> _Set task_:
Rewrite the data from the beginning through the line containing "shadows and highlights: shadows 4.1, highlights" as a two-column CSV headed input and output. Give one row for each piece of text with the settings listed after it, put each in a single quoted field, and replace line breaks with spaces.

> _Recorded information_:
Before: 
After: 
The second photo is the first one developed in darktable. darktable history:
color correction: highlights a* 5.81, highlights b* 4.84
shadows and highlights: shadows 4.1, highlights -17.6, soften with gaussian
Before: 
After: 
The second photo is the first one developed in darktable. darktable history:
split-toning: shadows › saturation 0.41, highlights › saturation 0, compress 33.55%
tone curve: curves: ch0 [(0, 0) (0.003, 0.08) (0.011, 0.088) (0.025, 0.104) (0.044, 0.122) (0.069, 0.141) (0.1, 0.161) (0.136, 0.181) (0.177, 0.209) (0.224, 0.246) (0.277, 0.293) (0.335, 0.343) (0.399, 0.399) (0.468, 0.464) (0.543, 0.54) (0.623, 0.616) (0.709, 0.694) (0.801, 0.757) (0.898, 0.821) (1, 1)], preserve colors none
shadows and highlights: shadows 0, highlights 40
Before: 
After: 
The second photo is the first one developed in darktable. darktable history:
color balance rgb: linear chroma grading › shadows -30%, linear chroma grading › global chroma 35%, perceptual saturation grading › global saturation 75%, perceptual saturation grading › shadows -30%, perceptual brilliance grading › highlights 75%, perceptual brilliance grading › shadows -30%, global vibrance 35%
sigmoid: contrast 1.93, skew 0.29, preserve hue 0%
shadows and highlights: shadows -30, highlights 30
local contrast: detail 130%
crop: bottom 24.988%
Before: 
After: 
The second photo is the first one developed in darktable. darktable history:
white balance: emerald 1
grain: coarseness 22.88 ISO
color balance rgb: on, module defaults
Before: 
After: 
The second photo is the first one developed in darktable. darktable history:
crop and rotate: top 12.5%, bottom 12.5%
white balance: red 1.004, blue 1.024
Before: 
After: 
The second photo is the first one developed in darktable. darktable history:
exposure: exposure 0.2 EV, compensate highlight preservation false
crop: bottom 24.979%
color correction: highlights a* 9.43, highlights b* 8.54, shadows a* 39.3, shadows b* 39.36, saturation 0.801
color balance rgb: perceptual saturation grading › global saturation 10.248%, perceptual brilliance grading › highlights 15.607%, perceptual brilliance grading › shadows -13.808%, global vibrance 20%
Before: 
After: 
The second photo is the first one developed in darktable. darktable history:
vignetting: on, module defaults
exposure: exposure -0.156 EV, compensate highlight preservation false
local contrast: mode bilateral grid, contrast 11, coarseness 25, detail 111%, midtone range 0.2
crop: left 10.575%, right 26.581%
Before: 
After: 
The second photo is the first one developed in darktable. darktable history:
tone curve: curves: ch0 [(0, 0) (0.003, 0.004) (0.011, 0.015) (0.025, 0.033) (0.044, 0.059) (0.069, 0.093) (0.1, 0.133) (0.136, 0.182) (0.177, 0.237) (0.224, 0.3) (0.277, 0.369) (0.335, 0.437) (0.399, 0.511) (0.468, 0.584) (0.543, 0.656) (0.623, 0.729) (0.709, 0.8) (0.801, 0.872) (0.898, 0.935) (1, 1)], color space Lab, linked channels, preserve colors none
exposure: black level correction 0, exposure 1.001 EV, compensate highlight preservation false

> _Response for this exercise_:
input,output
"Before: After: The second photo is the first one developed in darktable. darktable history:","color correction: highlights a* 5.81, highlights b* 4.84 shadows and highlights: shadows 4.1, highlights -17.6, soften with gaussian"